____ 抜粋文

第3回ではフローが起こりにくい例のひとつとして「気にするな」という言葉を取り上げました。みなさんも試合中に誰かがミスをしたとき、「ミスなんて気にするな!」と言ったことがありませんか? ところが「気にするな」と言われれば言われるほど、気にしてしまうのが人間の心理というもの。では、周囲や指導者はどのように声をかけるのが正しいのでしょうか?
 
「相手のパフォーマンスを向上させるためには、行動の内容に対して働きかける“指示”と、心をフロー化させるために働きかける“支援”。これら2つのアプローチがあります。たとえばバスケットボールで言うなら、タイムアウトを取ったとき、まずは何をしなければいけないか、戦術を説明します。このとき、いかに“明確な”指示ができるかが重要です。マンツーマンが利いてないからゾーンに変えるとか、サッカーで言うならフォーメーションを変えるとか。何をしなければいけないか、まずは“指示”をする力が指導者には絶対的に必要とされます。これは専門的なテクニカルスキルとして、どこまで戦略分析できて、何をしなければいけないかを教える力です」

________

→ 練習問題
1. 抜粋文のうち「相手のパフォーマンスを向上させるためには」で始まる段落を、主な事実を残して箇条書きにまとめてください。
2. 抜粋文の「このとき、いかに“明確な”指示ができるかが重要です。」という一文を英語に訳してください。
3. 抜粋文から、「第3回ではフローが起こりにく」で始まり「ばいけないかを教える力です」」まで続く部分を、一字一句変えずに書き写してください。

____ 提供データ

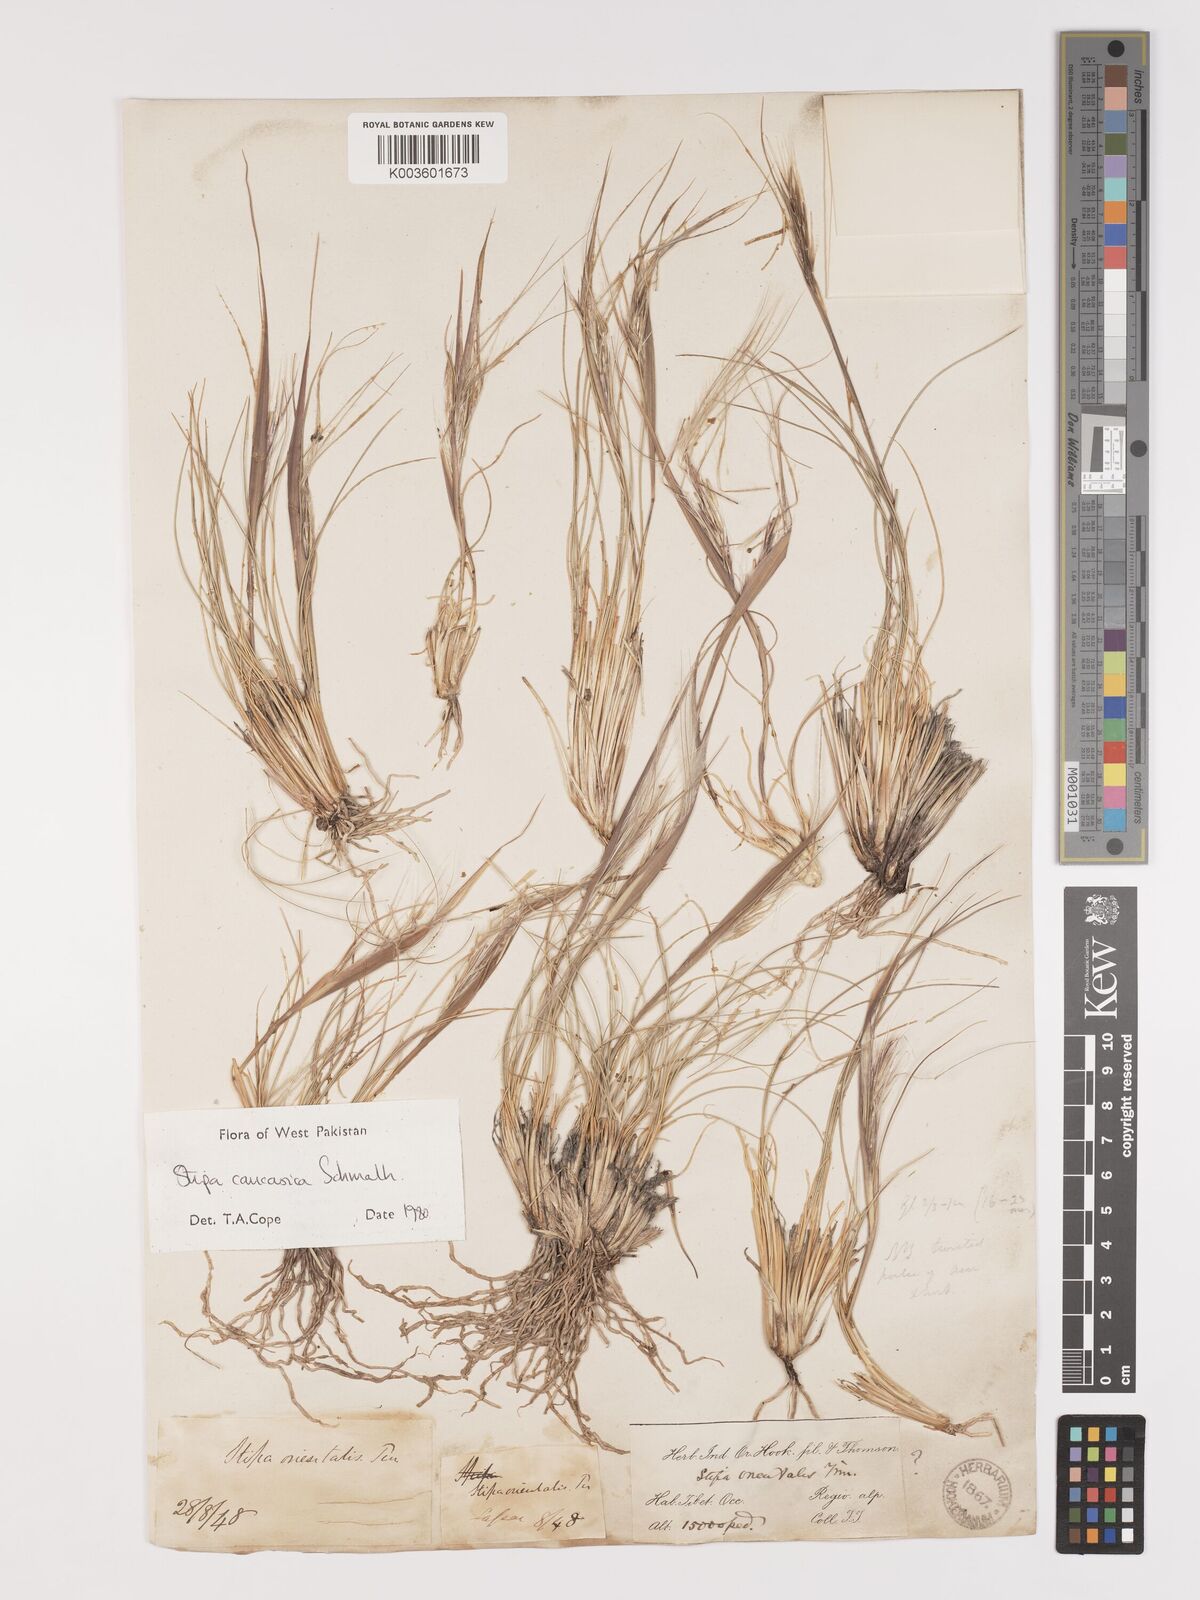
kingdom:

________

→ 解答例
1.
- 相手のパフォーマンスを向上させる方法には、行動の内容に働きかける「指示」と、心をフロー化させるために働きかける「支援」の2つがある。
- バスケットボールのタイムアウトでは、まず何をしなければいけないか、戦術を説明する。その際は、どれだけ明確な指示ができるかが重要である。
- 指示の例として、マンツーマンが利いていなければゾーンに変える、サッカーならフォーメーションを変える、などがある。
- 指導者には「指示」をする力が絶対的に必要である。これは専門的なテクニカルスキルで、戦略を分析し、何をすべきかを教える力である。

2. What matters at this point is how "clear" the instructions you give can be.

3.
第3回ではフローが起こりにくい例のひとつとして「気にするな」という言葉を取り上げました。みなさんも試合中に誰かがミスをしたとき、「ミスなんて気にするな!」と言ったことがありませんか? ところが「気にするな」と言われれば言われるほど、気にしてしまうのが人間の心理というもの。では、周囲や指導者はどのように声をかけるのが正しいのでしょうか?
 
「相手のパフォーマンスを向上させるためには、行動の内容に対して働きかける“指示”と、心をフロー化させるために働きかける“支援”。これら2つのアプローチがあります。たとえばバスケットボールで言うなら、タイムアウトを取ったとき、まずは何をしなければいけないか、戦術を説明します。このとき、いかに“明確な”指示ができるかが重要です。マンツーマンが利いてないからゾーンに変えるとか、サッカーで言うならフォーメーションを変えるとか。何をしなければいけないか、まずは“指示”をする力が指導者には絶対的に必要とされます。これは専門的なテクニカルスキルとして、どこまで戦略分析できて、何をしなければいけないかを教える力です」